Try it
Copy the data exactly, pictures aside.

[[ Data shown, beginning ]]

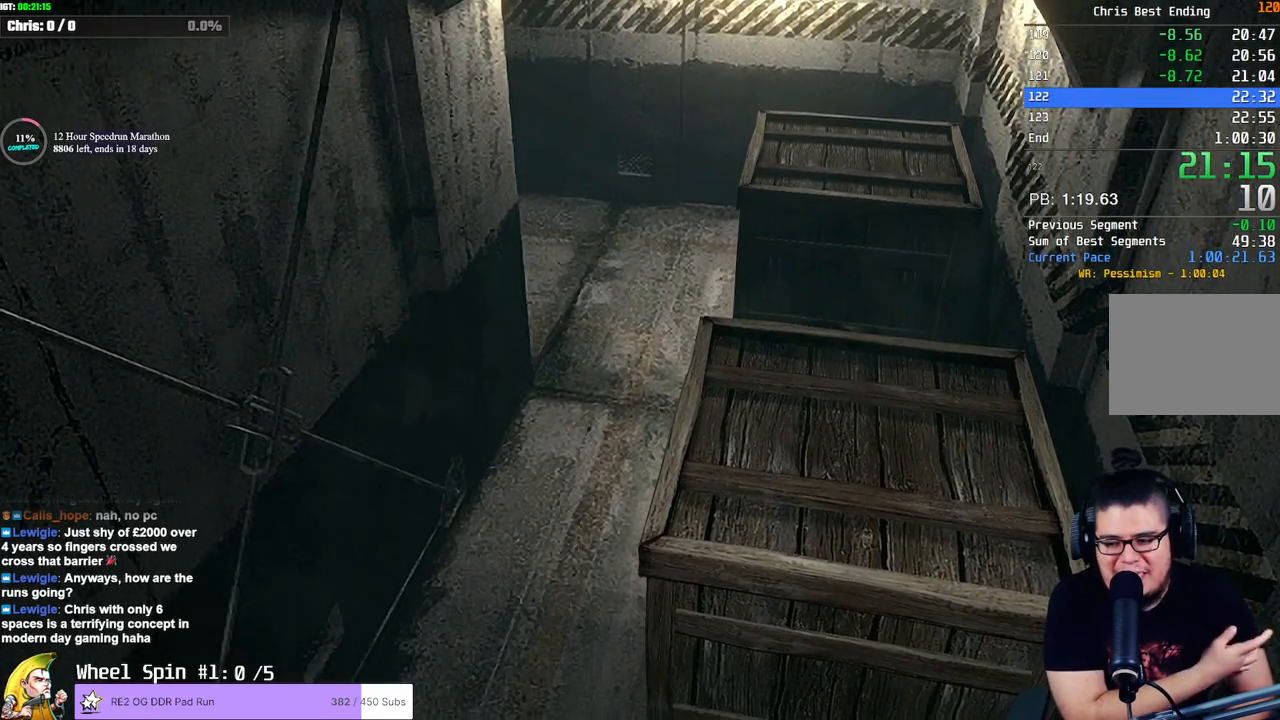
{"dt_ms": 500, "buttons": [], "left_stick": "down", "right_stick": "center", "events": []}
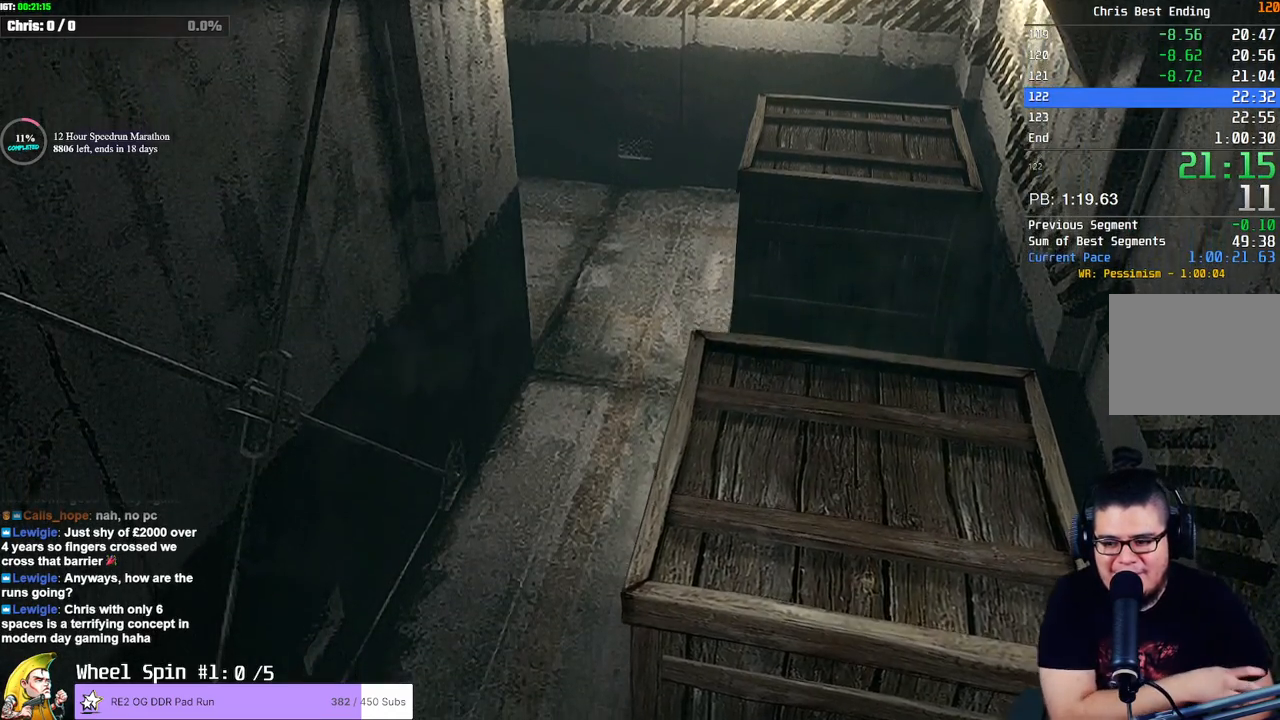
{"dt_ms": 500, "buttons": [], "left_stick": "down", "right_stick": "center", "events": []}
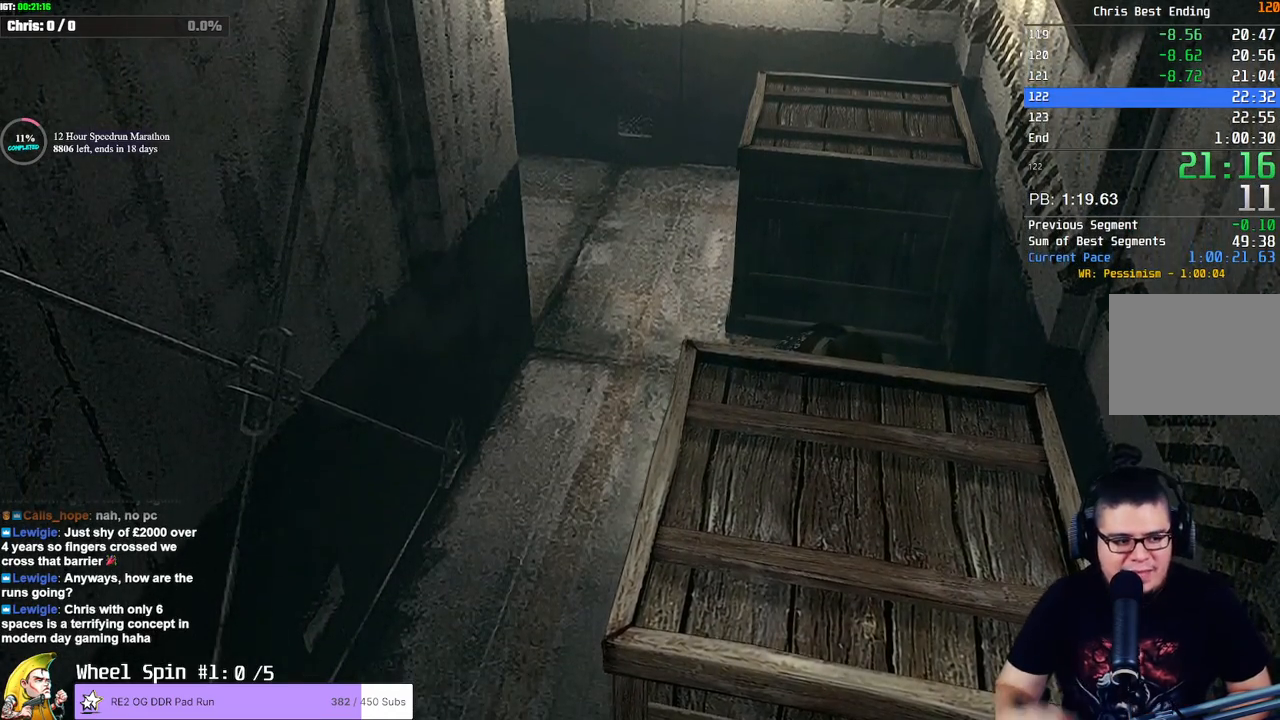
{"dt_ms": 500, "buttons": [], "left_stick": "down", "right_stick": "center", "events": []}
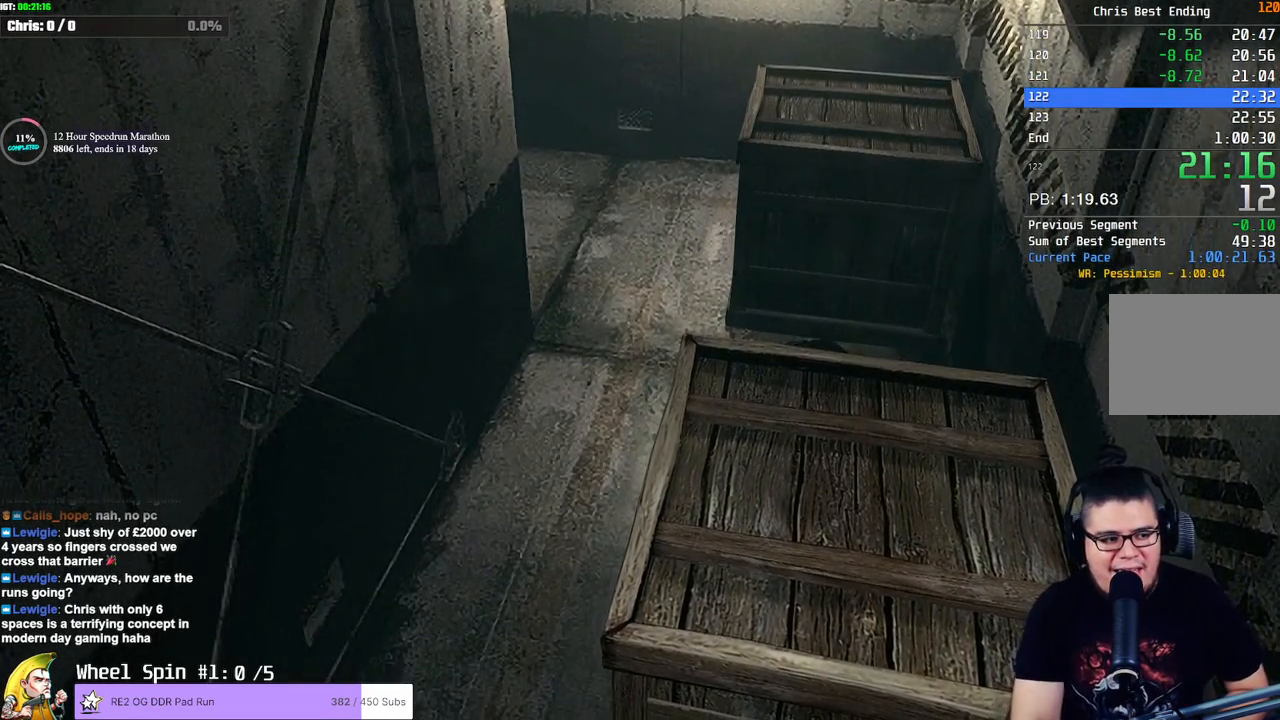
{"dt_ms": 500, "buttons": [], "left_stick": "down", "right_stick": "center", "events": []}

[[ Data shown, end ]]

Answer space
{"dt_ms": 500, "buttons": [], "left_stick": "down", "right_stick": "center", "events": []}
{"dt_ms": 500, "buttons": [], "left_stick": "down", "right_stick": "center", "events": []}
{"dt_ms": 500, "buttons": [], "left_stick": "down", "right_stick": "center", "events": []}
{"dt_ms": 500, "buttons": [], "left_stick": "down", "right_stick": "center", "events": []}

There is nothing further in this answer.